In the statement, which was broadcast on state television, General Abdel Fattah al-Sisi said the latest protests reflected an “unprecedented” expression of popular anger against Morsi.
The declaration was met with delight on the streets of Cairo, where protesters cheered, honked their car horns and waved flags as army helicopters hovered over Tahrir Square, dropping Egyptian flags on the protesters. "Come down Sisi, Morsi is not my president," protesters chanted, urging the country's army chief to intervene.
“There was an explosion of joy here in Tahrir Square,” said Stapley. “Many of the protesters here have taken that statement to mean that the army has taken the protesters’ side.”
Hours after the first announcement, Egypt’s armed forces issued a second declaration denying that the earlier statement by Sisi amounted to a military coup and said his aim was only to push politicians to reach consensus.
Morsi meets army chief
Shortly after the announcement, Morsi and Prime Minister Hisham Kandil met with Sisi, according to a statement posted on the Egyptian president’s official Facebook page, which showed a photograph of the three men. The statement did not provide details of when and where the photograph was taken.
In an interview with AFP earlier Monday, a senior Muslim Brotherhood official Mahmud Ghozlan said the movement’s political bureau would be meeting to study the military’s ultimatum and to “decide on its position”.
More than two years after the fall of former Egyptian strongman Hosni Mubarak, Egypt is once again at the centre of international attention as the world’s most populous Arab nation confronts divisions between Islamist-supporters and secular Egyptians, watched over by a powerful military that briefly – and disastrously – held power shortly after Mubarak’s ouster.
During a visit to Tanzania, US President Barack Obama renewed a call for Morsi and his opponents to cooperate, just as Sisi's statement was being broadcast on Egyptian state TV.
The Pentagon, which funds the Egyptian army heavily, said it could not speculate on what was about to happen in Egypt.
‘This is very embarrassing for Mohammed Morsi’
The army statement came as five Cabinet ministers met on Monday to consider resigning their posts and joining the protest movement, the state news agency reported. The meeting gathered the communications, legal affairs, environment, tourism and water utilities ministers, according to MENA.
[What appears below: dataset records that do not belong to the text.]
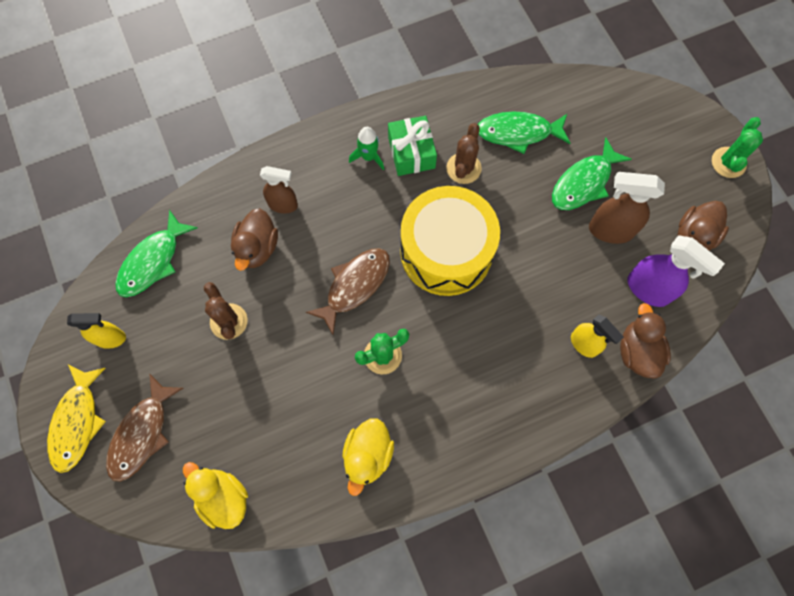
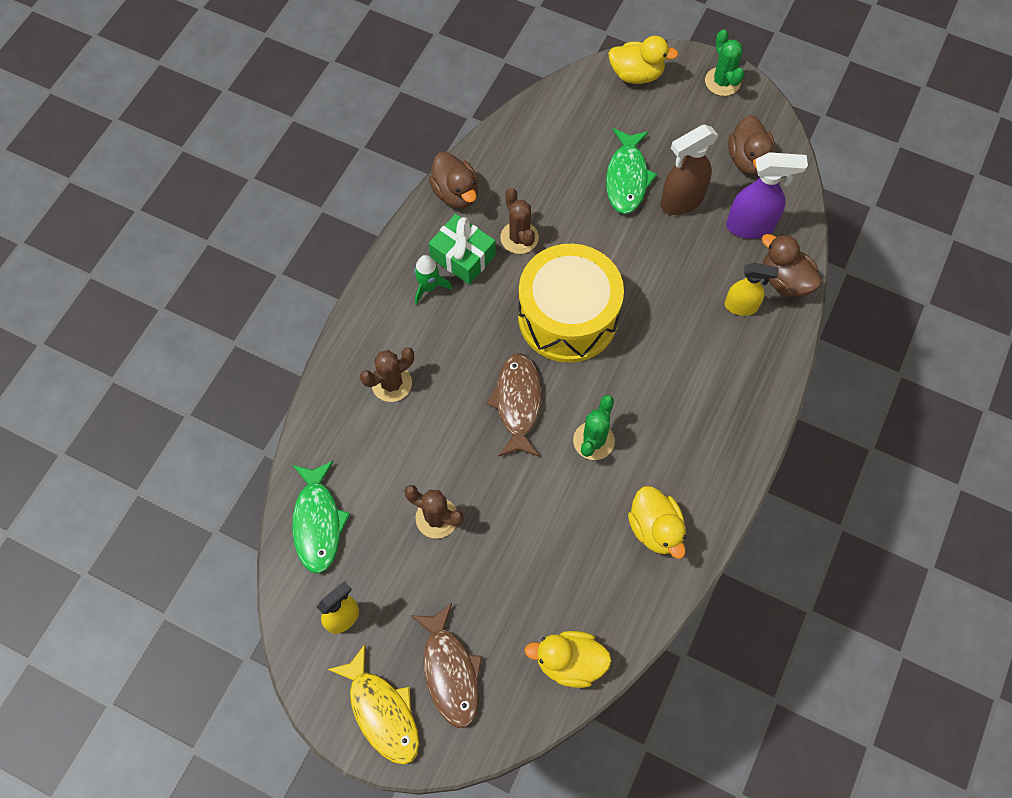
camera: 40 degrees left, 5 degrees down
brown duck [231,208,278,271] -> brown duck moved to [429,152,478,209]
brown spray bottle [260,166,298,213] -> brown cactus [360,347,414,402]
green fish [478,111,570,154] -> none
none -> yellow duck [608,36,679,84]

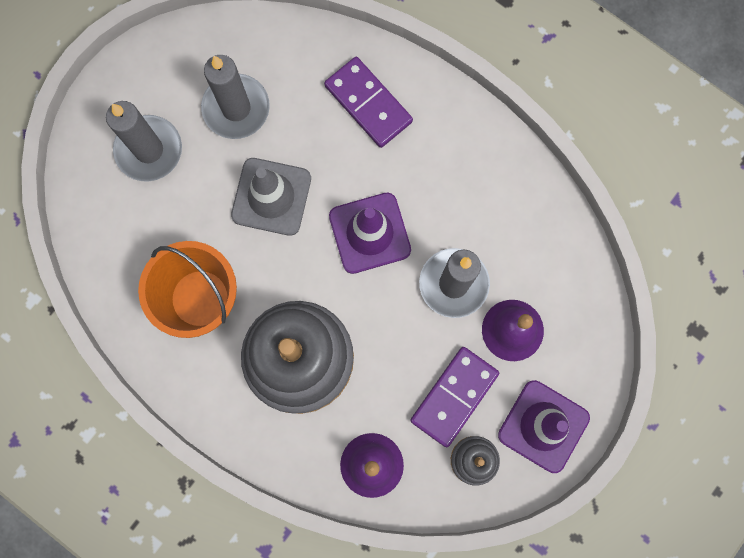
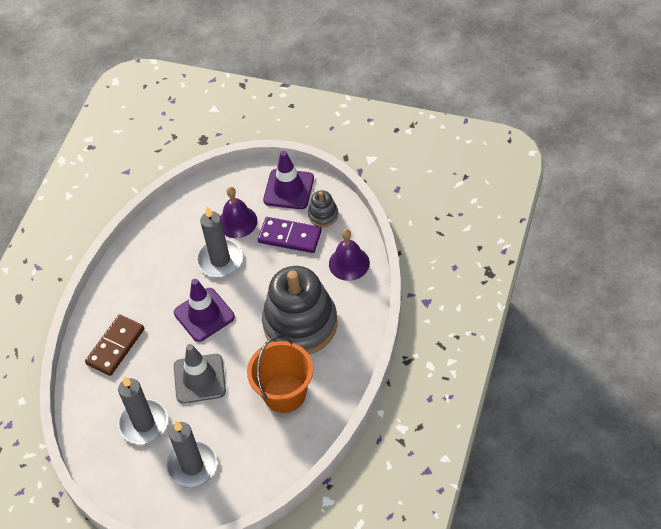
camera: 105 degrees left, 25 degrees down
purple domino [324,57,413,148] -> brown domino [85,314,144,376]

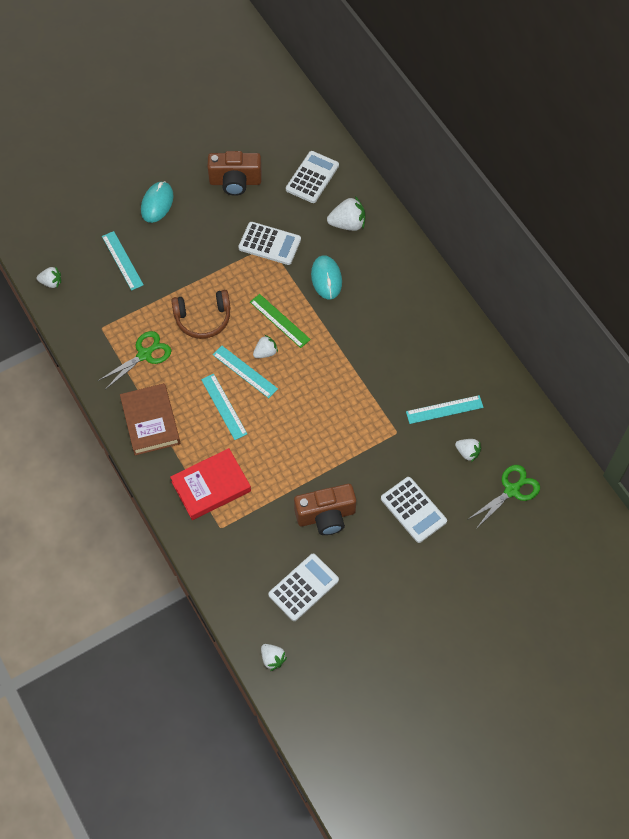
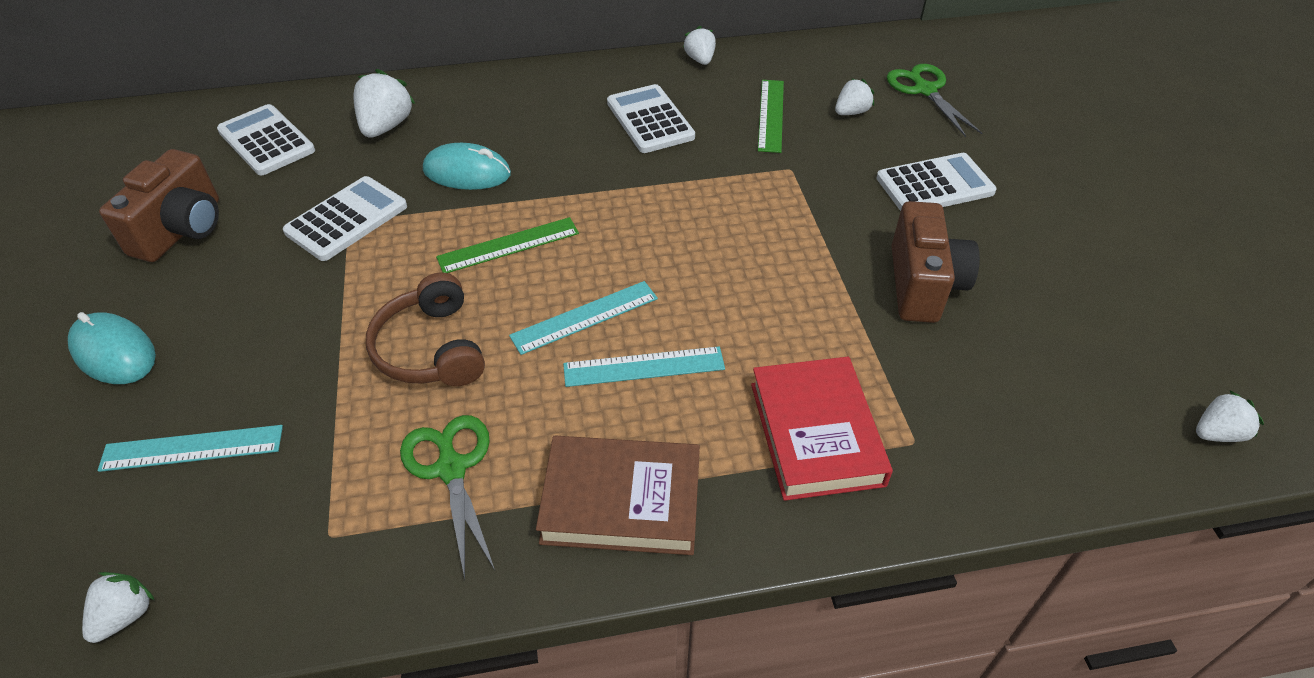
camera: 70 degrees left, 15 degrees down
brown headphones [171,290,231,339] -> brown headphones turned 150 degrees clockwise [366,272,485,386]
white strawberry [253,335,278,358] -> white strawberry moved to [683,26,716,65]
white calculator [268,554,339,621] -> white calculator moved to [607,84,695,153]
turquoise ruler [406,395,484,424] -> green ruler [758,80,784,153]

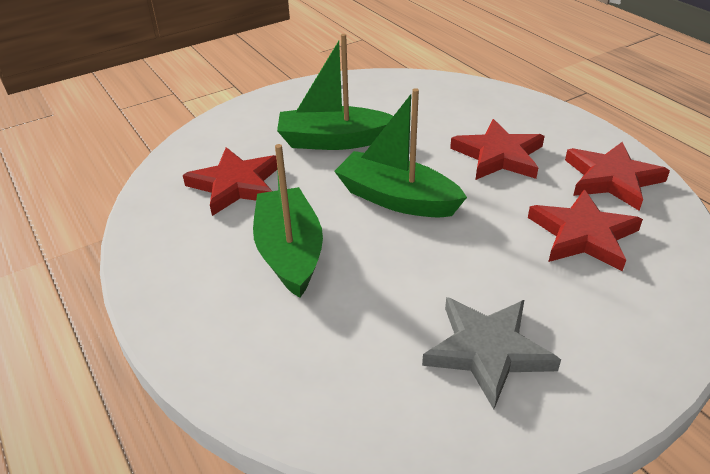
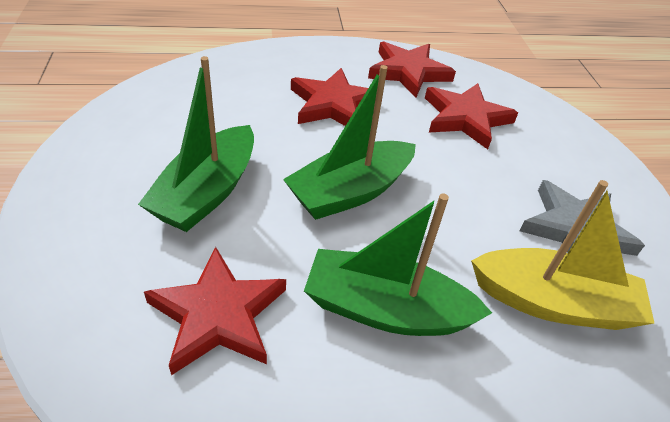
camera: 70 degrees left, 5 degrees up
none -> yellow boat [471,180,654,330]

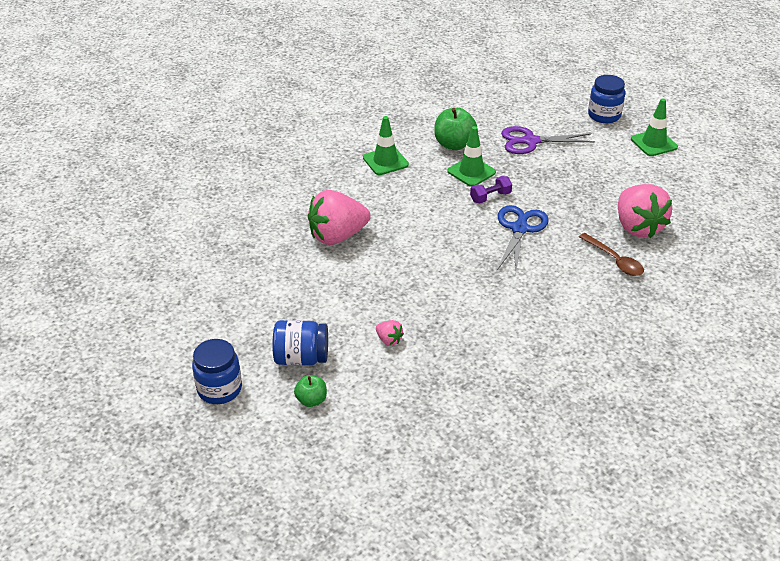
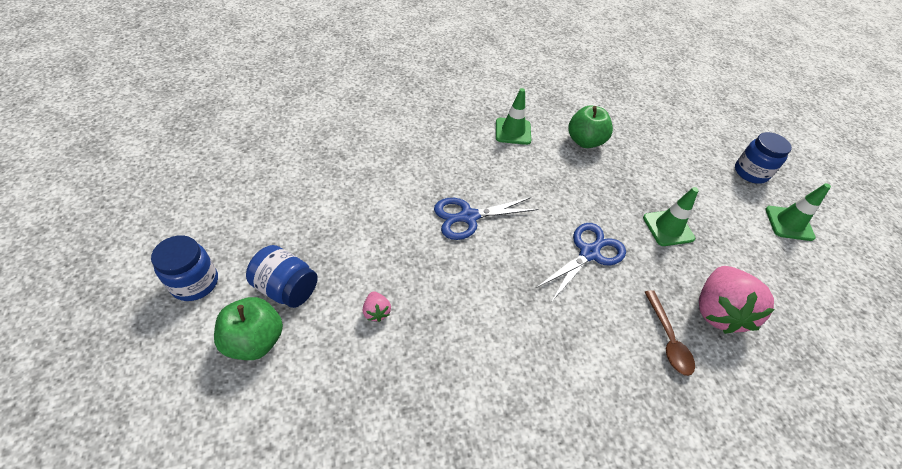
camera: 25 degrees right, 10 degrees up
green apple [294,375,327,407] -> green apple [214,297,283,360], size x1.75
pink strawberry [308,190,371,245] -> none
green traffic cone [447,126,496,187] -> green traffic cone moved to [643,187,699,246]
purple dumbbell [470,176,512,203] -> none
purple scissors [501,126,595,154] -> none
none -> blue scissors [434,197,539,240]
“This is very embarrassing for Mohammed Morsi,” said Stapley, noting that while the five ministers were not members of the Muslim Brotherhood, they were technocrats handpicked by the Egyptian president. “It just shows that the divisions here are reaching from the grassroots – from a signature campaign that ordinary citizens signed stating that they have no confidence in the president – right up to the heart of his government.”
Earlier Monday, the campaign that spearheaded Sunday’s mass protests announced that it would give Morsi until 5pm local time (3pm GMT) on Wednesday, July 3, to leave power, allowing state institutions to prepare for early presidential elections.
The campaign, called Tamarod – or rebellion in Arabic - claims to have collected 22 million signatures in an online campaign calling on the president to resign. Morsi backers have questioned the authenticity of the signatures.
Tamarod’s call for Morsi’s resignation came as protesters stormed the headquarters of the ruling Muslim Brotherhood in Cairo on Monday morning, burning the premises and looting office supplies in the course of a long siege that left at least seven people dead.